Some of the answers may be found in a new review of aviation infrastructure being undertaken byDfT and the Civil Aviation Authority (CAA) to modernise UK air space. The main aim is to modernise UK airspace (which hasn’t fundamentally changed in 60 years) so that there are fewer delays and planes burning a fifth less fuel — the equivalent to 400,000 fewer flights a year. With no action, 1 in 3 flights could be delayed by half an hour or more, by 2030. The idea is to “make flying cleaner, quieter and quicker, as we make our aviation sector one of the greenest in the world”.

Specifically, the goal is to:

  • Reduce aviation’s carbon emissions — the global industry wants a 50% net emissions cut by 2050
  • Reduce stacking in vertical circular queues at busy airports — to cut emissions and noise
  • Manage noise impacts on local communities — with “planned breaks” for noise respite
  • Increase flight resilience — so that holiday and work travel is not affected by unnecessary delays
  • Increase airport capacity — with more choice and better value for passengers.

Greener fuels v battery power

The global aviation sector relies on petroleum-based products and uses more than 5 million barrels of fuel every day. Scientists at the Department of Energy’s Lawrence Berkeley National Laboratory (Berkeley Lab) think sustainable plant-based bio-jet fuels could provide a competitive alternative, particularly on long-haul flights where the prospect of storing energy in heavy batteries is low.

However, as June’s Paris Airshow demonstrated, electric flight is also feasible. “Alice” made by Eviation is the world’s first commercial all-electric passenger aircraft.
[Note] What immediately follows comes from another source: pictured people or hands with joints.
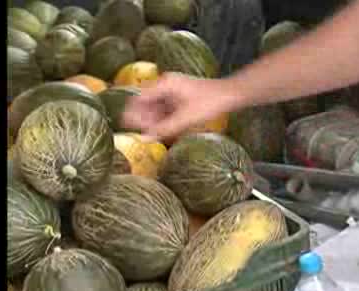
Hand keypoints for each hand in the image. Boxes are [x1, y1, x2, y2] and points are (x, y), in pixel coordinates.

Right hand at [123, 73, 240, 142]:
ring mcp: (172, 91)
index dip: (133, 113)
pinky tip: (163, 131)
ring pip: (155, 107)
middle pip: (145, 103)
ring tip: (152, 135)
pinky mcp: (179, 98)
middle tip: (143, 134)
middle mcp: (166, 85)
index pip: (139, 98)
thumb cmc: (210, 103)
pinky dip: (162, 120)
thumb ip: (164, 129)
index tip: (129, 127)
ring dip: (152, 120)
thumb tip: (144, 138)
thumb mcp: (186, 118)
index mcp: (165, 84)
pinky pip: (165, 109)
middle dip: (142, 118)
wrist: (229, 95)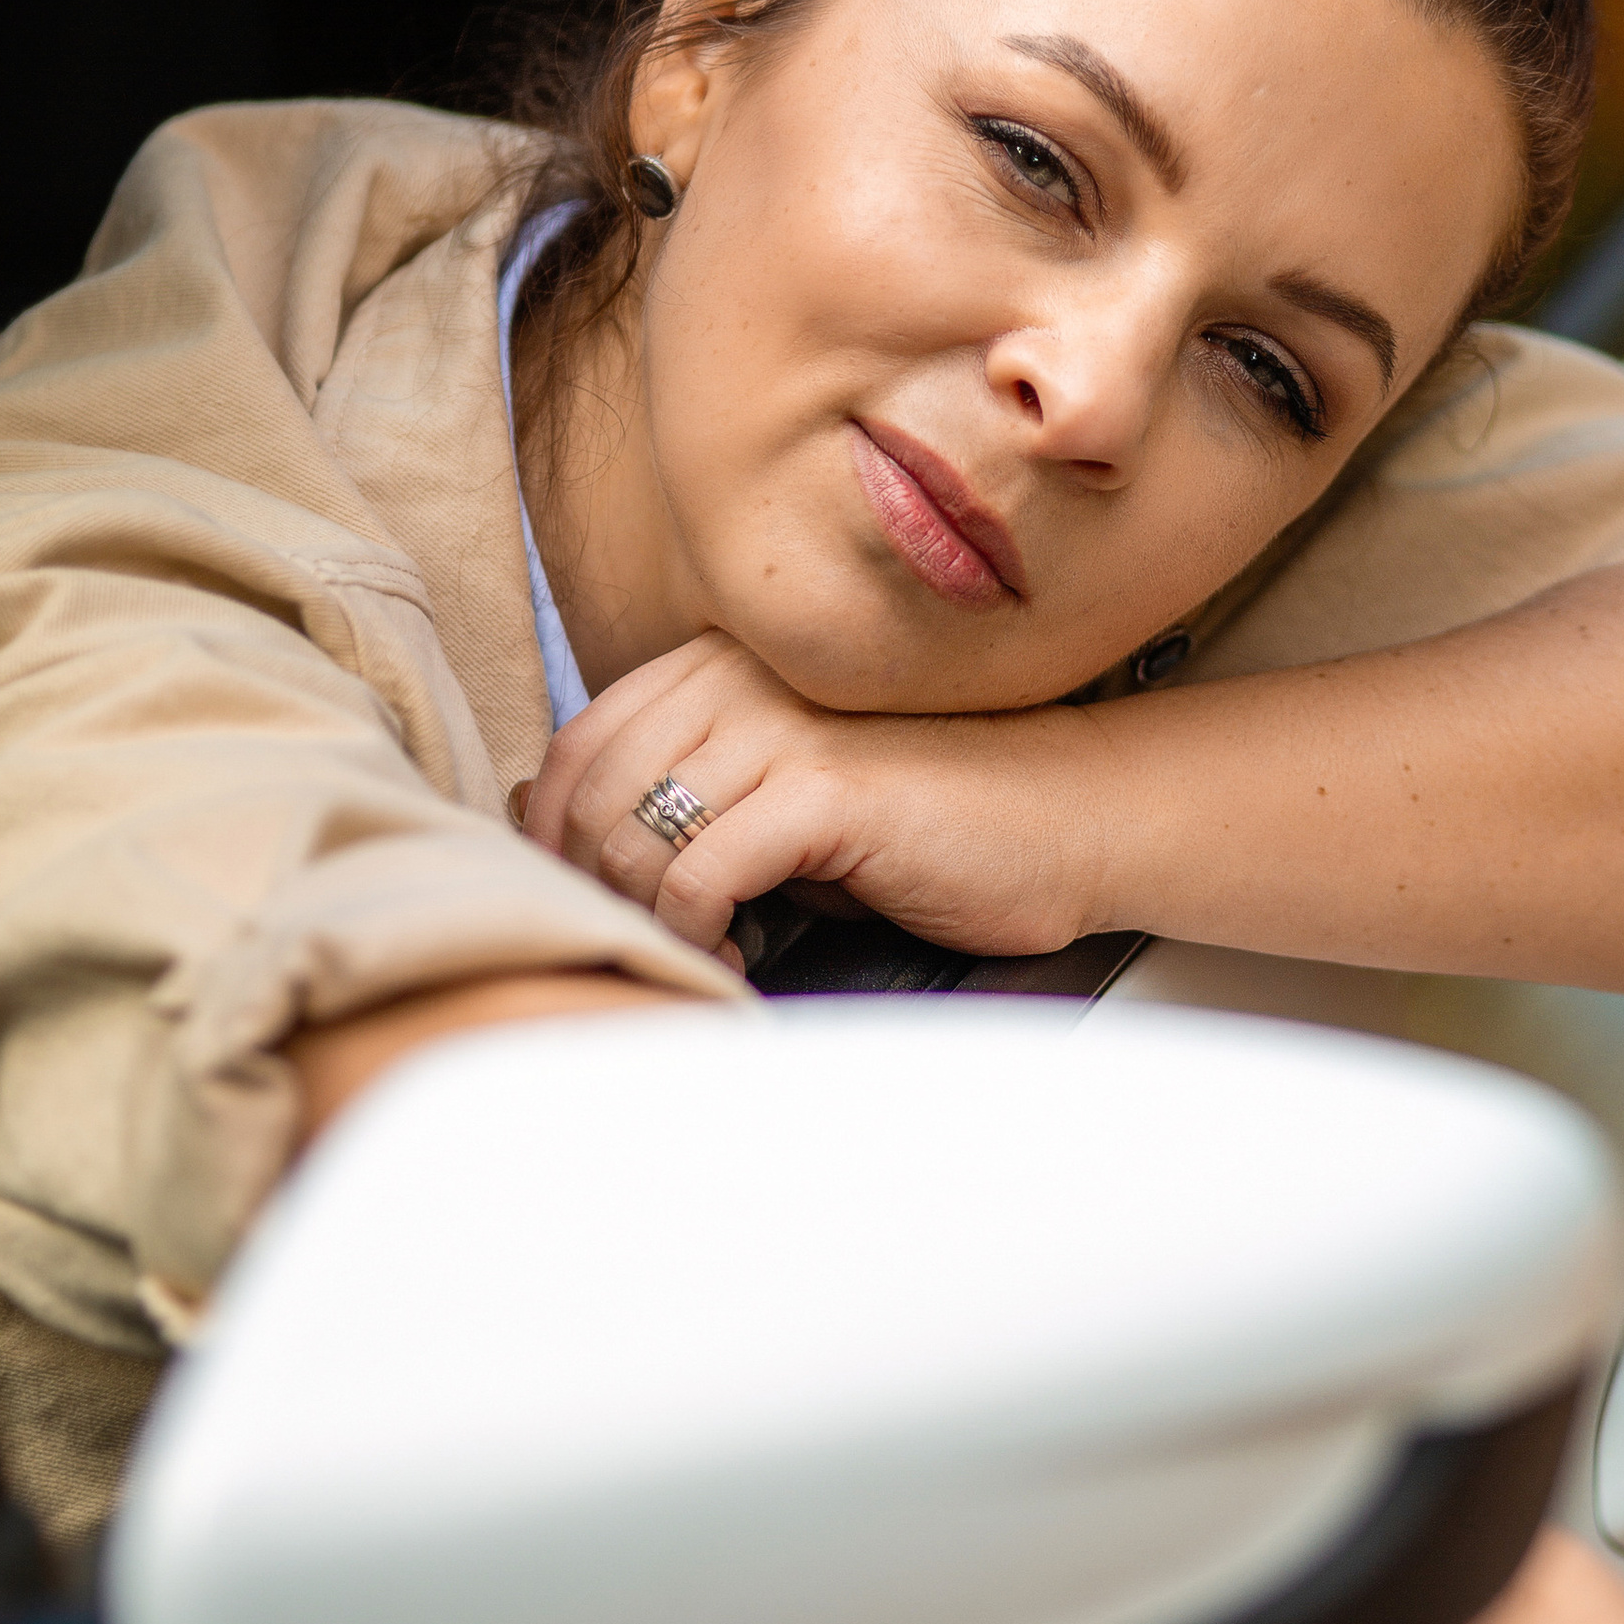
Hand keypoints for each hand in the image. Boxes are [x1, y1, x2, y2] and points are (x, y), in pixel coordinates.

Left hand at [521, 632, 1105, 965]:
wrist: (1068, 818)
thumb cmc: (929, 817)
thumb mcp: (789, 793)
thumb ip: (696, 796)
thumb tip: (582, 847)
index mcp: (725, 663)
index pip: (581, 741)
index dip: (556, 832)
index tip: (588, 900)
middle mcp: (742, 677)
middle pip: (592, 793)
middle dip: (598, 887)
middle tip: (641, 942)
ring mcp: (782, 726)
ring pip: (634, 835)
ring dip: (649, 917)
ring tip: (696, 952)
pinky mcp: (824, 789)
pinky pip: (701, 874)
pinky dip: (701, 935)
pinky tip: (738, 959)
It is designed to carry nine passengers for up to 650 miles (1040km) at 10,000ft (3000m) at 276mph (440km/h) from 2022. The makers say green electricity can be cheaper than conventional fuel.

Other prospects include Rolls-Royce, Airbus and Siemens are working on the advanced E-Fan X programme set to fly in 2021; United Technologies with engine-maker Pratt & Whitney on the Project 804 hybrid electric demonstrator, Zunum Aero backed by Boeing on another hybrid design and EasyJet working with Wright Electric aiming for regular services by 2027.

Another pioneer is Vancouver-based Harbour Air which, in May, announced plans to become the world’s first all-electric airline flying 500,000 passengers annually to 12 Pacific Northwest destinations from 2022 using existing battery and electric motor technology developed for cars and industry that suits its short-hop journeys.

However, the overall conclusion is that passenger numbers are still growing faster than innovation can take carbon out of the air.

Summary

UK aviation is in flux, if not transition, with a mixture of political, economic, environmental and technical pressures that are expected to radically change the way we fly but also generate important innovation and supply opportunities.